火曜日の当直は大学病院からバイトに来ている若い外科医(大学院生)だった。その日は内科の当番で、救急搬入させた患者さんを内科入院で入れたいと連絡が来た。
42歳男性が風邪薬を大量に飲んで、意識障害で搬入された。きちんとアセトアミノフェンを合計していて、極量には達していないという。どちらかというと、抗ヒスタミン薬の方が問題な様な気もした。経過観察の1泊入院させたいということで、翌朝までの点滴指示をお願いした。

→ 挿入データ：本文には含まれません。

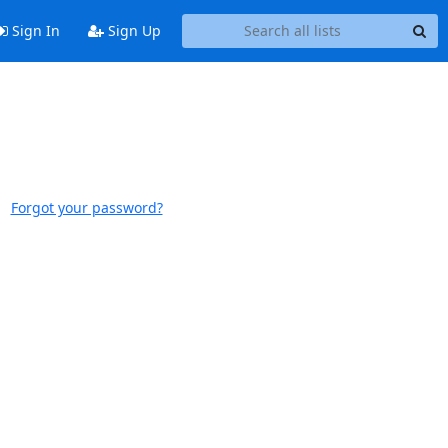
Sign In
Sign Up
Forgot your password?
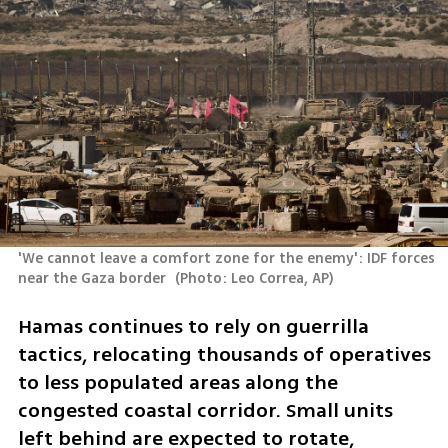
'We cannot leave a comfort zone for the enemy': IDF forces 
near the Gaza border 
(
Photo: Leo Correa, AP
)
Hamas continues to rely on guerrilla 
tactics, relocating thousands of operatives 
to less populated areas along the 
congested coastal corridor. Small units 
left behind are expected to rotate, 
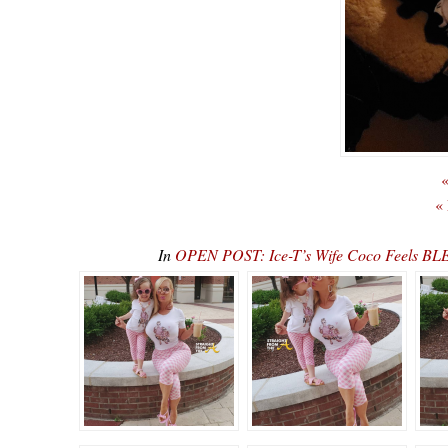
«
«
In
OPEN POST: Ice-T’s Wife Coco Feels BLE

翌水曜日に病棟に行くと、その患者さんはすっかり普段の状態に戻っていた。もう1日くらい病院にいますかと尋ねると、すぐに帰りたいと答えた。昼食を出すので、それを食べられたら午後から退院していいことにした。帰る時は父親が来るまで迎えに来るそうだ。
話を訊くと、月曜日の夜から飲酒を始めていた。普段は飲んでいなかったので、2~3か月ぶりだった。日本酒を1.8L(一升)とビール5L(500mlの缶を10缶)飲んだ。それほど酔わないというが、さすがに酔うだろう。その後、風邪症状があったかどうか覚えていないが、風邪薬を大量に飲んだ。
家に置き薬があり、それを次々に飲んでしまったという。いつも薬を飲む時はかなり多目に飲むそうだ。別に死ぬ気で飲んだわけではない。
飲酒をすると、今回と同じくらい一気に飲んでしまうので、自粛していた。飲酒での失敗がいろいろありそうだが、詳しくは訊かなかった。今回は理由はわからないが(言わなかったし、訊かなかった)、つい飲んでしまったらしい。
保険病名としては、急性アルコール中毒とすると問題がありそうなので急性薬物中毒にした。年に1~2例の安定剤を大量に飲んで入院する患者さんがいるが、その場合もこの急性薬物中毒にしていて、便利な病名ではある。自殺企図とすると保険が通らないらしい。